UCD. We love it. We hate it. It is the central hub to our sort-of-adult-but-still-pretty-clueless lives, and yet, it feels as though it is trying to push us away with sky-high expenses and an ever-expanding ‘campus agenda’. 

We are all quite well aware of the construction being undertaken, causing unrelenting fogs of smoke and even more stubborn traffic congestion. We have all gotten the email updates – and glossed over them. Yet many of us are starting to beg the question: what is this all actually for? Is our beloved campus not big enough as is? And if they were going to start modernising the college, they’d surely start with the Newman Building. But perhaps the furthest the idea of ‘Modern’ stretches for Newman is the fact that it has proper heating. 

The ’Future Campus’ project – which began in the ripe year of 2016 and is projected to span until 2026 – aims to “provide 22,500 m2 of new teaching, learning and research facilities”, all at the utterly measly and not at all unreasonable price of €180 million and circa 117 trees. Arguably, this money could be put to a multitude of better uses or necessary causes, but at least we’ll have a swanky new building with obscure towers protruding from its head that meagrely represent the Giant’s Causeway in a far-fetched ode to our beloved James Joyce and his Finnegan’s Wake. (“Giamond’s Coarseway”, get it? I didn’t either). But at the very least that explains where our rent money is going.

Included in this whopper of a budget are, of course, the new and hopefully improved landscape, a dazzling Centre for Creativity and an innovative Centre for Future Learning.
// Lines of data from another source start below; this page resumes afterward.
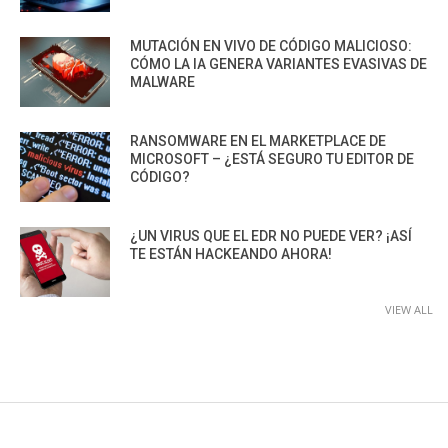
MUTACIÓN EN VIVO DE CÓDIGO MALICIOSO:
CÓMO LA IA GENERA VARIANTES EVASIVAS DE
MALWARE
RANSOMWARE EN EL MARKETPLACE DE
MICROSOFT – ¿ESTÁ SEGURO TU EDITOR DE
CÓDIGO?
¿UN VIRUS QUE EL EDR NO PUEDE VER? ¡ASÍ
TE ESTÁN HACKEANDO AHORA!
VIEW ALL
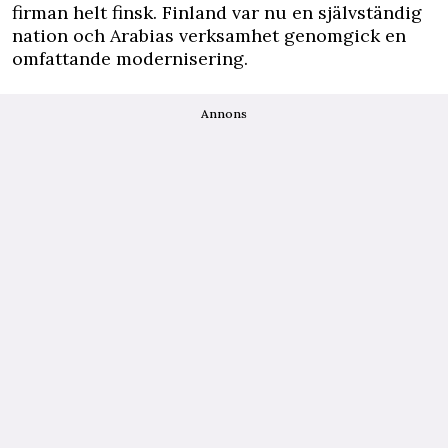
firman helt finsk. Finland var nu en självständig
nation och Arabias verksamhet genomgick en
omfattande modernisering.
Annons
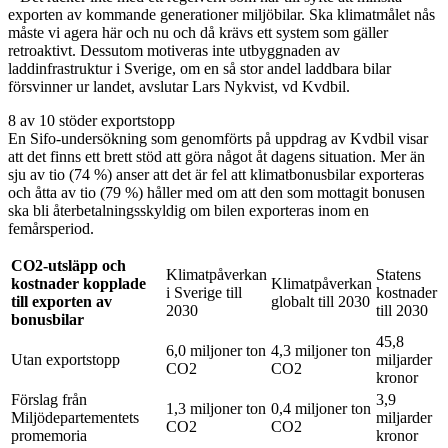
exporten av kommande generationer miljöbilar. Ska klimatmålet nås
måste vi agera här och nu och då krävs ett system som gäller
retroaktivt. Dessutom motiveras inte utbyggnaden av
laddinfrastruktur i Sverige, om en så stor andel laddbara bilar
försvinner ur landet, avslutar Lars Nykvist, vd Kvdbil.
8 av 10 stöder exportstopp
En Sifo-undersökning som genomförts på uppdrag av Kvdbil visar
att det finns ett brett stöd att göra något åt dagens situation. Mer än
sju av tio (74 %) anser att det är fel att klimatbonusbilar exporteras
och åtta av tio (79 %) håller med om att den som mottagit bonusen
ska bli återbetalningsskyldig om bilen exporteras inom en
femårsperiod.
CO2-utsläpp och
Klimatpåverkan
Statens
kostnader kopplade
Klimatpåverkan
i Sverige till
kostnader
till exporten av
globalt till 2030
2030
till 2030
bonusbilar
45,8
6,0 miljoner ton
4,3 miljoner ton
Utan exportstopp
miljarder
CO2
CO2
kronor
Förslag från
3,9
1,3 miljoner ton
0,4 miljoner ton
Miljödepartementets
miljarder
CO2
CO2
promemoria
kronor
All additions to the university’s architecture are very clearly needed, if not begged for by the student body. 

Despite protests from local residents on the “form of modern folly”, An Bord Pleanála paired with Dún Laoghaire-Rathdown County Council to grant planning permission for the expansion of our campus, all under UCD’s guise of having the ambition to create “a more welcoming and engaging entrance at the primary entry point to the campus while facilitating the growth and improvement of educational facilities”. The true purity of this statement is yet to be verified as the residents neighbouring the campus condemn what is doomed to be an “eye-sore” and students debate the possibility of a prettier entrance helping them get to their morning class with an added pep to their steps. And yet I suppose we can hope to get to our classes earlier with the new and improved entrance, although we can thank the clearing of obstruction – apologies – construction for that.
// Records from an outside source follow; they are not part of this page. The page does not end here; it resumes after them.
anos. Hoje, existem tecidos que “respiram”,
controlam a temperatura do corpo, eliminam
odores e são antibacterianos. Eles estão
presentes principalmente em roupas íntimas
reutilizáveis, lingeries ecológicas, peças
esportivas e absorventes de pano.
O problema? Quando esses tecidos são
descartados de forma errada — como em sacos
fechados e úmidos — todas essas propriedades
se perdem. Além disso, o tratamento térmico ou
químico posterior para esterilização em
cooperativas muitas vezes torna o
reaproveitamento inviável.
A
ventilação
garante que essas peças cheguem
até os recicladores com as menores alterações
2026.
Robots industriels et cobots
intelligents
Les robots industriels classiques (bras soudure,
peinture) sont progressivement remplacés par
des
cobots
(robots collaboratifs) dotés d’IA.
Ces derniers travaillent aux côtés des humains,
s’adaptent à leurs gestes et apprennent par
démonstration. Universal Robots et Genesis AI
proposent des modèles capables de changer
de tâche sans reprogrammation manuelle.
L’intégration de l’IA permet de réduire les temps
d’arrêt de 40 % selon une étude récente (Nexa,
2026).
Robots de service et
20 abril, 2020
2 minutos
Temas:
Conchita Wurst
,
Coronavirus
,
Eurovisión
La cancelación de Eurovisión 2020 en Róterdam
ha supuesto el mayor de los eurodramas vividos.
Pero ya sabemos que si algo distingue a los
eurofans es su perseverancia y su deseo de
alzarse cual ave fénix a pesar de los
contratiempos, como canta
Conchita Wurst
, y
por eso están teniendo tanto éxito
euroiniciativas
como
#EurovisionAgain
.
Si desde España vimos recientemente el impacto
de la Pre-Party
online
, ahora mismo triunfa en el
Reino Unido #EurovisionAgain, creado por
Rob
What’s more, our ever esteemed university is quoted to believe that the result of such bashing and building enhances and even ameliorates “an underwhelming and substandard section of the campus” in addition to encouraging a necessary connection between the local community and campus. Once again, this statement is yet to be tested as tension still lingers between local residents and university management. 
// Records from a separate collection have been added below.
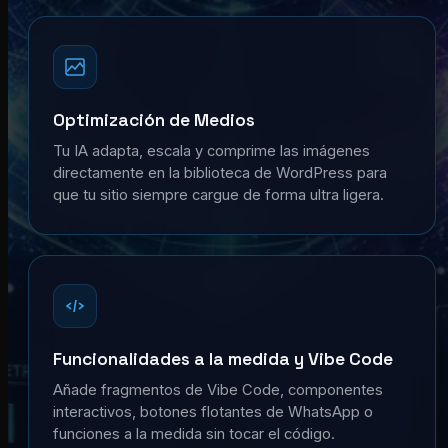
Optimización de Medios
Tu IA adapta, escala y comprime las imágenes
directamente en la biblioteca de WordPress para
que tu sitio siempre cargue de forma ultra ligera.
Funcionalidades a la medida y Vibe Code
Añade fragmentos de Vibe Code, componentes
interactivos, botones flotantes de WhatsApp o
funciones a la medida sin tocar el código.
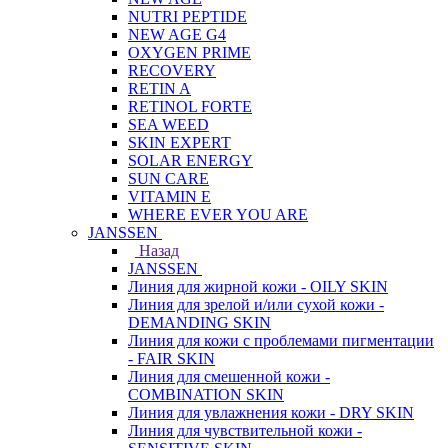
NUTRI PEPTIDE
NEW AGE G4
OXYGEN PRIME
RECOVERY
RETIN A
RETINOL FORTE
SEA WEED
SKIN EXPERT
SOLAR ENERGY
SUN CARE
VITAMIN E
WHERE EVER YOU ARE
JANSSEN
Назад
JANSSEN
Линия для жирной кожи - OILY SKIN
Линия для зрелой и/или сухой кожи -
DEMANDING SKIN
Линия для кожи с проблемами пигментации
- FAIR SKIN
Линия для смешенной кожи -
COMBINATION SKIN
Линия для увлажнения кожи - DRY SKIN
Линия для чувствительной кожи -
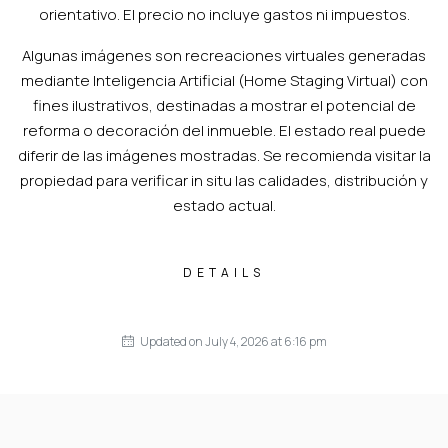
orientativo. El precio no incluye gastos ni impuestos.
Algunas imágenes son recreaciones virtuales generadas
mediante Inteligencia Artificial (Home Staging Virtual) con
fines ilustrativos, destinadas a mostrar el potencial de
reforma o decoración del inmueble. El estado real puede
diferir de las imágenes mostradas. Se recomienda visitar la
propiedad para verificar in situ las calidades, distribución y
estado actual.
DETAILS
Updated on July 4, 2026 at 6:16 pm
But how do students truly feel about the matter? That is, the students who haven’t just resolved to press on and power through instead of seething with rage every time their bus almost flings them through the window while driving through the treacherous bus lanes of the upheaval. 

Some indeed are quite angry (to put it politely) at the inconvenience of it all, and its seeming frivolity. And others are actually quite saddened by the ordeal. It portrays a side to UCD that is hypocritical to its acclaimed ‘global university status, and indeed, everything it seems to stand for. For a campus that is “striving” towards being environmentally friendly and doing its bit, the heavy smog of construction seemed to be embraced a tad too quickly. For a university that aims to be inclusive and fair, the superficial and quite frankly flippant expenditure is espoused too readily, when funds could be allocated to bettering more necessary faculties and causes. In fact, all this ‘innovation’ seems to be advertising is the booming capitalism that is so weaved into the hierarchies of the university’s management. Management with the ideals of bettering the façade of the university, its ego; rather than establishing and nurturing a solid foundation that evokes the ideals it claims to embody.